Reconceiving Batman requires radical thinking, and Memento director Christopher Nolan takes a revolutionary, and revelatory, approach with Batman Begins. Waking from a recurring flashback of his childhood fall down a bat-filled well, Gotham’s most famous son Bruce Wayne (Christian Bale) finds himself in a place many of us would consider a worse nightmare: a cell in a Chinese prison. But the wealthy playboy didn’t get caught at the wrong end of a Midnight Express-style vacation drug bust – he chose to be there. Racked with guilt and anger after witnessing his parents’ murders as a child, Wayne set out to travel the world in an attempt to understand the criminal mind, only to end up incarcerated. He finds salvation in Henri Ducard (Liam Neeson), an eccentric who brings the wayward Wayne out of prison and into the fold of secretive warriors who train him to confront fear and fight evil. Ready to kick ass, Wayne returns to Gotham and creates his alter-ego: Batman. As is usually the case with superheroes, his timing is impeccable – a madman is about to poison the city’s water supply with a hallucinogenic drug.

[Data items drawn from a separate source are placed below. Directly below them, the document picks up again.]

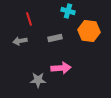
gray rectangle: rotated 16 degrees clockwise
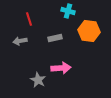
gray star: rotated 28 degrees clockwise
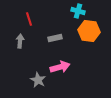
cyan cross: moved 10 px right
gray arrow: rotated 104 degrees clockwise
pink arrow: moved 1 px left, 1 px up; rotated 12 degrees counterclockwise
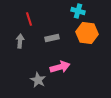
orange hexagon: moved 2 px left, 2 px down
gray rectangle: moved 3 px left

By focusing on the complex emotions seething beneath the surface, Batman Begins provides a gripping exposition of the Batman myth. Bale gives an intense, nuanced performance as the Dark Knight, invigorating a role that has grown stale (or disasterous, depending on how much you hated Joel Schumacher’s Batman & Robin). Bale’s version of Batman wakes up bruised and battered but immediately does push-ups. This is likely a nod to Bale’s American Psycho regimen, but it’s also a telling portrait of a man fighting with missionary zeal. The supporting cast is also excellent. Loyal butler Alfred (Michael Caine) helps reclaim Wayne Manor, reclusive inventor Lucius Fox (Morgan Freeman) arms Batman to the teeth and friend Rachel Dawes (Katie Holmes) helps Wayne find his moral center. The fantastical feel of Tim Burton’s first two Batman flicks is absent from Batman Begins. This new movie, a steely meditation on the meaning of revenge and justice that’s as dark as it is dashing, presents a more complex hero struggling to find his place.